▶ _To-do item_
Please give the entries again in full and exactly, without any picture.

++++ Records for processing ++++

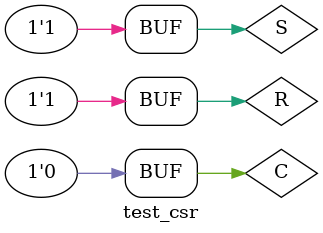
<source format=v>
`timescale 1ns / 1ps


module test_csr;

	// Inputs
	reg R;
	reg S;
	reg C;

	// Outputs
	wire Q;
	wire NQ;

	// Instantiate the Unit Under Test (UUT)
	CSR_LATCH uut (
		.R(R), 
		.S(S), 
		.C(C), 
		.Q(Q), 
		.NQ(NQ)
	);

	initial begin
	C=1;R=1;S=1; #50;
	R=1;S=0; #50;
	R=1;S=1; #50;
	R=0;S=1; #50;
	R=1;S=1; #50;
	R=0;S=0; #50;
	R=1;S=1; #50;	 
	C=0;R=1;S=1; #50;
	R=1;S=0; #50;
	R=1;S=1; #50;
	R=0;S=1; #50;
	R=1;S=1; #50;
	R=0;S=0; #50;
	R=1;S=1; #50;
	end
      
endmodule


</source>
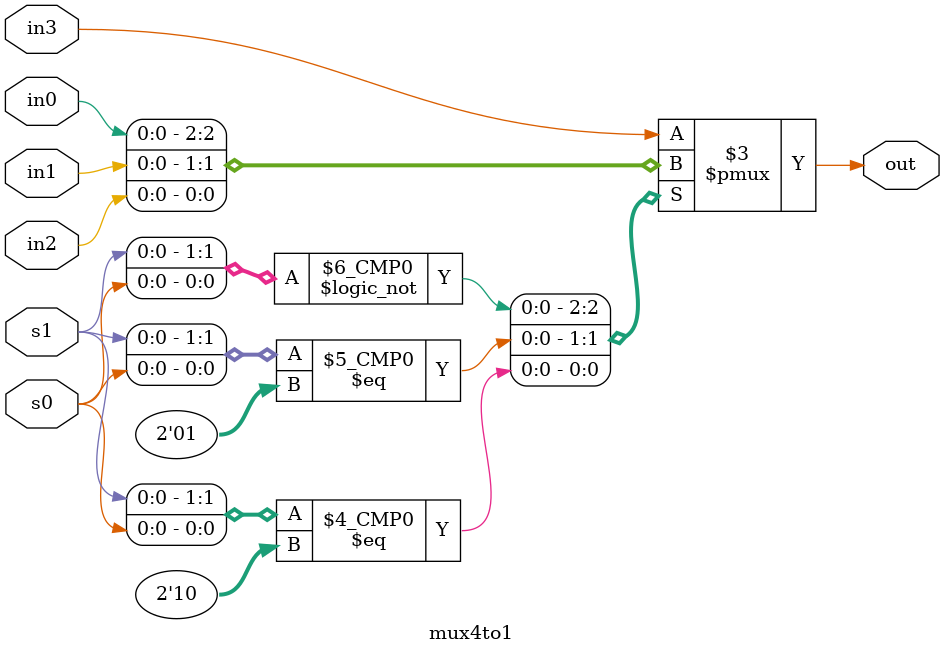
<source format=v>
module mux4to1 (
    in0,
    in1,
    in2,
    in3,
    s1,
    s0,
    out
);
  input in0, in1, in2, in3, s1, s0;
  output reg out;

  always @* begin
    case ({
      s1, s0
    })
      2'b00:   out = in0;
      2'b01:   out = in1;
      2'b10:   out = in2;
      default: out = in3;
    endcase
  end
endmodule

</source>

++++

▶ _Response_
<source format=v>
`timescale 1ns / 1ps


module test_csr;

	// Inputs
	reg R;
	reg S;
	reg C;

	// Outputs
	wire Q;
	wire NQ;

	// Instantiate the Unit Under Test (UUT)
	CSR_LATCH uut (
		.R(R), 
		.S(S), 
		.C(C), 
		.Q(Q), 
		.NQ(NQ)
	);

	initial begin
	C=1;R=1;S=1; #50;
	R=1;S=0; #50;
	R=1;S=1; #50;
	R=0;S=1; #50;
	R=1;S=1; #50;
	R=0;S=0; #50;
	R=1;S=1; #50;	 
	C=0;R=1;S=1; #50;
	R=1;S=0; #50;
	R=1;S=1; #50;
	R=0;S=1; #50;
	R=1;S=1; #50;
	R=0;S=0; #50;
	R=1;S=1; #50;
	end
      
endmodule


</source>
<source format=v>
module mux4to1 (
    in0,
    in1,
    in2,
    in3,
    s1,
    s0,
    out
);
  input in0, in1, in2, in3, s1, s0;
  output reg out;

  always @* begin
    case ({
      s1, s0
    })
      2'b00:   out = in0;
      2'b01:   out = in1;
      2'b10:   out = in2;
      default: out = in3;
    endcase
  end
endmodule

</source>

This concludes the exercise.